If you are here during the warmer summer season, when average temperatures are around 72 degrees, head outside to the Christchurch Botanic Garden, which is home to a vast array of flowering gardens, native trees, New Zealand blooms and numerous plant conservatories; or go boating on the Avon River, which winds its way through the city and out to the Pacific Ocean.
If visiting in the winter months, when temperatures cool down and range from 52 to 59 degrees, with strong chances of rain, take advantage of Christchurch’s warmer and drier options, such as taking a ride on one of its revered heritage trams, which will take you on a guided tour of the city's best landmarks; or catch a performance at the Isaac Theatre Royal, New Zealand’s only operational Edwardian-style theatre.
Queenstown, which is inland and southwest of Christchurch, is a resort town on the South Island. It is the adventure capital of the country, enticing outdoor enthusiasts from around the world. Many even refer to Queenstown as the “Adventure Capital of the World.” But outdoor adventure in Queenstown, which lies on the shores of Lake Wakatipu and set against the majestic Southern Alps, is not limited to warmer spring and summer months.
In fact, countless people come here specifically in winter to ski and snowboard, as Queenstown is a renowned winter destination. Ski and snowboard season runs from late June to mid-October, depending on snow levels. The best peaks in the area and the best times to ski or snowboard on them include The Remarkables, July 4 to September 27; Coronet Peak, June 26 to September 27; Cardrona, June 26 to October 18; and Treble Cone, June 27 to September 6.
If you prefer spring and summer, fear not, as there are more outdoor activities in Queenstown during these months than you could possibly do in one trip, such as bungee jumping (Queenstown is the site of the world’s first permanent commercial bungee operation), hiking, rock climbing, mountain climbing, mountain biking, whitewater rafting, river surfing, jet boating on a river, canyon swinging, zip-lining, skydiving, hang gliding, paragliding and much more.
Average summer temperatures in Queenstown are between 68 and 77 degrees, perfect for being outdoors and not too hot. Keep in mind that December, which is summer here, is the wettest month in Queenstown.

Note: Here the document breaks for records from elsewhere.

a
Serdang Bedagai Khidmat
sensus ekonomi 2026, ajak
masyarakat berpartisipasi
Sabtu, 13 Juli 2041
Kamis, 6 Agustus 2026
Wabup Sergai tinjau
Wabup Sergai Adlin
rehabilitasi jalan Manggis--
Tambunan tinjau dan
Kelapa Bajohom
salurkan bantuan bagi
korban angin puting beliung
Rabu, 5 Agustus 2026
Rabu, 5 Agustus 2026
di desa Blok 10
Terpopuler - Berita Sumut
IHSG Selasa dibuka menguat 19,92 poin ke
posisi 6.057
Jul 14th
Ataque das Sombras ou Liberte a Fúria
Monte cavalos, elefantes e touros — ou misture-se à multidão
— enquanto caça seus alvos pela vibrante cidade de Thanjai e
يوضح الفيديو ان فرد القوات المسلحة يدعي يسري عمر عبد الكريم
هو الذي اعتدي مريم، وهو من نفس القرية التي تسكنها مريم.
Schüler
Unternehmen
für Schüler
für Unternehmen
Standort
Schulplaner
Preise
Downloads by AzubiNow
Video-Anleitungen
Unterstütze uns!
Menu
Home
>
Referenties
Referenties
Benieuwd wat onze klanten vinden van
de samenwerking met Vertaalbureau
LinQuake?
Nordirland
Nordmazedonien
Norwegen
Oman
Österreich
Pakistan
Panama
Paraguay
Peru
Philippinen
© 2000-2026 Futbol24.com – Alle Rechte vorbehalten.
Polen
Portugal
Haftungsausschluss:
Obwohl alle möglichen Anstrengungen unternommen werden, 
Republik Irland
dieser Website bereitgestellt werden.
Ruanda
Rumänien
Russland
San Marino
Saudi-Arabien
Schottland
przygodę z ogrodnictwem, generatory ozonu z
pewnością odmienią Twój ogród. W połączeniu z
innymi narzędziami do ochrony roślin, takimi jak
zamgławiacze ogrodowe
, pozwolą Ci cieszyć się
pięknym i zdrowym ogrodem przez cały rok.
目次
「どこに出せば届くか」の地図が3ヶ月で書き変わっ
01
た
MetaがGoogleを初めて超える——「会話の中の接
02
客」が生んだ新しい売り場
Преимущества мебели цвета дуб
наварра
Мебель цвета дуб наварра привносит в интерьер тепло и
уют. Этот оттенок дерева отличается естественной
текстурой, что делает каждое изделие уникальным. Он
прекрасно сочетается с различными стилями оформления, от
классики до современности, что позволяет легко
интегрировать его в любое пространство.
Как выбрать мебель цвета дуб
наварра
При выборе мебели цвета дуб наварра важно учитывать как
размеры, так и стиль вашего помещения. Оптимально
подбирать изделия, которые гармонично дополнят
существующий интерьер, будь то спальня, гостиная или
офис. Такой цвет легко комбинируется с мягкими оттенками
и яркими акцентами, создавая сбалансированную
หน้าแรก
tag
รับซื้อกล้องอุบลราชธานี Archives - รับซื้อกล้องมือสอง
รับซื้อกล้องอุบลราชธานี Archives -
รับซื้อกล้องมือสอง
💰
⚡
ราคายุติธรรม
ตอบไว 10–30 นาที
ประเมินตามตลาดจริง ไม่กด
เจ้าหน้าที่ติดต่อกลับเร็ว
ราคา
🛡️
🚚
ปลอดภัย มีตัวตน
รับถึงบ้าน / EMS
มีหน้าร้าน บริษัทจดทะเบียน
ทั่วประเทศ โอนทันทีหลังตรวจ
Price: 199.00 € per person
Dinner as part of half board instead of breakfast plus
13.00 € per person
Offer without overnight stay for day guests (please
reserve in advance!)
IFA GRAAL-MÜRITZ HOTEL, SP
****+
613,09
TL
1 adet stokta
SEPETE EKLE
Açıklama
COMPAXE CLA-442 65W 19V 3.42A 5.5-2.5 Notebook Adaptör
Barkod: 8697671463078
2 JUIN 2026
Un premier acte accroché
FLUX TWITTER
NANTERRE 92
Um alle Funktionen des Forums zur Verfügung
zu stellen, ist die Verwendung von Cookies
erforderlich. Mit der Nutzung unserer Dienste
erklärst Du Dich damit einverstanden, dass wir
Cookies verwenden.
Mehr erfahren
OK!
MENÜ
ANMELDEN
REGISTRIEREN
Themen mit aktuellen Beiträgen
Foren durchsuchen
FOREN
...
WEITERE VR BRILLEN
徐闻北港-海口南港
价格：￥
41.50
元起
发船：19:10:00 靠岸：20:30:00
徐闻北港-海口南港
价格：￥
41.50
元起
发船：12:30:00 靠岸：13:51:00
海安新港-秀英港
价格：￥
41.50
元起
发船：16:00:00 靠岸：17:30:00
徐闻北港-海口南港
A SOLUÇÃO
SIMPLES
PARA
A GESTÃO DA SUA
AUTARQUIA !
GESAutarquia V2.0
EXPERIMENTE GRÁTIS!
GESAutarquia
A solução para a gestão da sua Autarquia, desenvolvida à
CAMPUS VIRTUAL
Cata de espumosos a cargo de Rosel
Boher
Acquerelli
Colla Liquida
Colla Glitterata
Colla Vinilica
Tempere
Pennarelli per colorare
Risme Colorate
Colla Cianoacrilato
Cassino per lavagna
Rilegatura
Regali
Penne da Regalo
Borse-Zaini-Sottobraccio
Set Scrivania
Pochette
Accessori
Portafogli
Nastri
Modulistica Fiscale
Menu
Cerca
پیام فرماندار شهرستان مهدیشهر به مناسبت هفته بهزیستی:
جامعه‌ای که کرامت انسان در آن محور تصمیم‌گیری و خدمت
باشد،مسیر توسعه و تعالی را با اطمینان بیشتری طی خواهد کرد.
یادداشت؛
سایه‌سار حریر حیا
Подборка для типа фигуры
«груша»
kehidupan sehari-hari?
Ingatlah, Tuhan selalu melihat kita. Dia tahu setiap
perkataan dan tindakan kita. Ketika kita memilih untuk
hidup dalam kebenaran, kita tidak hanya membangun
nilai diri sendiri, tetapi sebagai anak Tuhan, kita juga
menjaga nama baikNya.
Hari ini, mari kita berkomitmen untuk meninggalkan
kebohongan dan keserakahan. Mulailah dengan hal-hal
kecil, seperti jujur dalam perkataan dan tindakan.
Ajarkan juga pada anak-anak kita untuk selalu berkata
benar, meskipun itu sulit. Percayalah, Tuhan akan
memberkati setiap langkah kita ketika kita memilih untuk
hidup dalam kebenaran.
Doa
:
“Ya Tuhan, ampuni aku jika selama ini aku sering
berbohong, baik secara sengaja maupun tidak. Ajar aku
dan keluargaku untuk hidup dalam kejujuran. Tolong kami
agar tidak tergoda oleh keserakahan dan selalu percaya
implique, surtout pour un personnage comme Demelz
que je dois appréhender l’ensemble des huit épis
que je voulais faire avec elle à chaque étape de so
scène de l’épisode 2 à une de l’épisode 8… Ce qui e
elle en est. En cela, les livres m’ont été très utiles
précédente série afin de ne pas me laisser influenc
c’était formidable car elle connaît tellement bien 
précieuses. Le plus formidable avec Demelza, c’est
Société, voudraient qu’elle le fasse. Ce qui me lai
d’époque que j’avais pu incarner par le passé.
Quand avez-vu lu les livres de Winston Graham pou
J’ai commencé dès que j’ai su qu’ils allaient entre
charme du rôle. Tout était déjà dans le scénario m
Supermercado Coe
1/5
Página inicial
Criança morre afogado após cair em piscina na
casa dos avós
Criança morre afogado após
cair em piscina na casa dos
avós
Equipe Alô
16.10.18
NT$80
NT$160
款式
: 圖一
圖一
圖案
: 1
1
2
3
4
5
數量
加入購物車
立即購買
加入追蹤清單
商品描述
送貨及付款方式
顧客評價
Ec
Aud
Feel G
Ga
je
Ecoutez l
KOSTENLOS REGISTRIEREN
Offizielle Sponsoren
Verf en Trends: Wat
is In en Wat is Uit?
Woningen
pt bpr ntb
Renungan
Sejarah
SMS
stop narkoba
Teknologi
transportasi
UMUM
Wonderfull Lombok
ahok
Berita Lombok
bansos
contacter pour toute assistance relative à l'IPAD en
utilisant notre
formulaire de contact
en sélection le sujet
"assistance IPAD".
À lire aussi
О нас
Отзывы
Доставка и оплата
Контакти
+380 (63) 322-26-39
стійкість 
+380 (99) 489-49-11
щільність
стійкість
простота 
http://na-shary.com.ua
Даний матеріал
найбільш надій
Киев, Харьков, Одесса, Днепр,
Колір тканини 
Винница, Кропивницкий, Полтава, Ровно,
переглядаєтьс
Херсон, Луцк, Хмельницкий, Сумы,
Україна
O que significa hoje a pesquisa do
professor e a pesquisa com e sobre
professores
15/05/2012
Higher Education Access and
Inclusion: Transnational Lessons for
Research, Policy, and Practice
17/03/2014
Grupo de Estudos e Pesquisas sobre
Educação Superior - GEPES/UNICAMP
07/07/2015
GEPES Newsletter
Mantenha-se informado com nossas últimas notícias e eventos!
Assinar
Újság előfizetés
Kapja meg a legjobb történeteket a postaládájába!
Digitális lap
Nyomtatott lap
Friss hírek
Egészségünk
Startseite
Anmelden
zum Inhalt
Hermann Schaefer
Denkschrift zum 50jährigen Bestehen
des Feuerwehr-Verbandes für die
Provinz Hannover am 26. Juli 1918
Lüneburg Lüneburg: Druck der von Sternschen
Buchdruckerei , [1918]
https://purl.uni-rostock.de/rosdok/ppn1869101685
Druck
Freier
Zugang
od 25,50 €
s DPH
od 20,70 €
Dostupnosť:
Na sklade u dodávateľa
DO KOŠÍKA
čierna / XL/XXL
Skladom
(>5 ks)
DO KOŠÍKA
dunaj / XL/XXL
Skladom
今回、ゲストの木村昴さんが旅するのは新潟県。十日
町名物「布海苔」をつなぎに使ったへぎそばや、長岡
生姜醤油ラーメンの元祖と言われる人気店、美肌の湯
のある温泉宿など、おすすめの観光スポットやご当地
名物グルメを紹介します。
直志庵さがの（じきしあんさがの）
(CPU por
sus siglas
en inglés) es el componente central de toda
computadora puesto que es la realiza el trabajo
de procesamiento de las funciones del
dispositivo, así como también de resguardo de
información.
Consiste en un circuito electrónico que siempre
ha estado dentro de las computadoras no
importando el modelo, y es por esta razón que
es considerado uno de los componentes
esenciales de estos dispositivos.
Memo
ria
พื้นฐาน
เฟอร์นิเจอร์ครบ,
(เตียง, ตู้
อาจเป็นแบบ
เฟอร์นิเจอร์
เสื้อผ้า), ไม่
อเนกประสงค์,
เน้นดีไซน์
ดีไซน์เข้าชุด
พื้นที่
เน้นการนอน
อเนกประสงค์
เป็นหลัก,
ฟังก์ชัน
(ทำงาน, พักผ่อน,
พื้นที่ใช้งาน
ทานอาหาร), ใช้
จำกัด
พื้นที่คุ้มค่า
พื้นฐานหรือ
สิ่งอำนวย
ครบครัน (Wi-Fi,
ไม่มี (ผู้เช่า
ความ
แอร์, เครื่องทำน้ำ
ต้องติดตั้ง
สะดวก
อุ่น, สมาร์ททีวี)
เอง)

Dunedin lies near the bottom of the South Island, and its weather can be vastly different than that on the North Island as well as a lot of places on the South Island. For example, summers are cooler here, winters are short and quite cold and it is frequently windy and cloudy.
December, even though summertime, sees the most rain in Dunedin, whereas January is the warmest month, with an average high temperature of only 66 degrees. July is the coldest month, with average temperatures of 50 degrees, and it has been known to snow here.
Dunedin is also so southerly that you can even see penguins here, particularly on the Otago Peninsula at aptly named Penguin Place. Although there are picturesque beaches in the area, including St. Clair Beach, Dunedin isn’t exactly known as a beach holiday destination. Instead, Dunedin is well-known for its striking Edwardian and Victorian architecture, which can be explored year-round, and as New Zealand’s oldest university city. The city’s top tourist attraction is Larnach Castle, the only castle in the country, which is open to the public.
If you really need to get outside, despite what time of year and what the weather is doing, head to the Dunedin Botanic Garden, home to 6,800 different plant species; Taiaroa Head at the tip of Otago Peninsula, where you will find the Royal Albatross Centre and a colony of little blue penguins at nearby Pilots Beach; or wind-lashed Tunnel Beach, whose magnificent sandstone cliffs make for a mystical seaside hike.